A separate online pharmacy license without a stone foot would increase competition and improve service throughout Finland.
Pharmacy Association Erkki Kostiainen, Communications Director, repeated (HS Opinion 17.11.) frequently heard arguments as to why competition in the pharmacy sector should not be increased, according to a report by the Finnish Competition and Consumer Authority (KKV). Instead of deregulation, the pharmacists’ trustee is proposing changes to the drug fee and pharmacy tax. The methods are effective in curbing drug costs, but they have little effect on another pain point, the high incomes of pharmacists.
Despite the communication and business name entrepreneurship of pharmacists, the income of pharmacists is high. The operating profit margin of pharmacies is almost double that of the grocery trade. Contrary to popular belief, medicines are not the most profitable products in a pharmacy, but vitamins and supplements. Thus, the most effective way to reduce revenue is not to reduce sales of medicines but of other products.
The pharmacy expert brand is strong, and customers are happy to come to the pharmacy for natural product purchases instead of other channels. For this reason, sales must be cut by increasing competition between pharmacies – that is, there must be more pharmacies. As a by-product, the turnover of medicines per pharmacy will also decrease.

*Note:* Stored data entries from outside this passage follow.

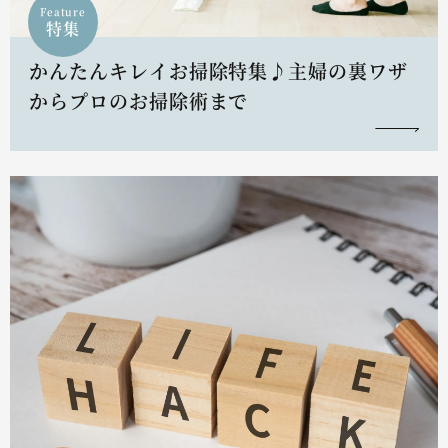
Feature
特集
かんたんキレイお掃除特集♪主婦の裏ワザ
からプロのお掃除術まで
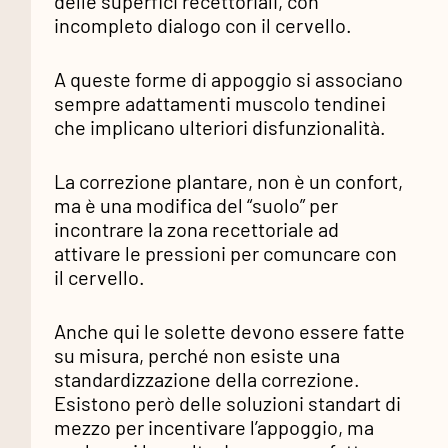
delle superfici recettoriali, con
incompleto dialogo con il cervello.
A queste forme di appoggio si associano
sempre adattamenti muscolo tendinei
che implicano ulteriori disfunzionalità.
La correzione plantare, non è un confort,
ma è una modifica del “suolo” per
incontrare la zona recettoriale ad
attivare le pressioni per comuncare con
il cervello.
Anche qui le solette devono essere fatte
su misura, perché non esiste una
standardizzazione della correzione.
Esistono però delle soluzioni standart di
mezzo per incentivare l’appoggio, ma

Finland’s current legislation on online pharmacies is conservative. An online pharmacy has to operate from a stone’s foot, which is not effective. A separate online pharmacy license without a stone foot would increase competition and improve service throughout Finland. Packages go where there are no pharmacies.
Kostiainen emphasized the role of pharmacies in health care as a justifier of the current system. So why do so many companies sell sales training to shield pharmacies? Sales are important everywhere, but the entrepreneur, including the pharmacist, is above all interested in the company’s result. The role of pharmacies as part of healthcare could be enshrined in the Medicines Act, in which case the matter would be resolved at once. The current role-free status only serves the interests of current pharmacists.
Our industry must give the line to reforms and influence their content, or someone else will dictate them for us. The end result would certainly not be in our interests.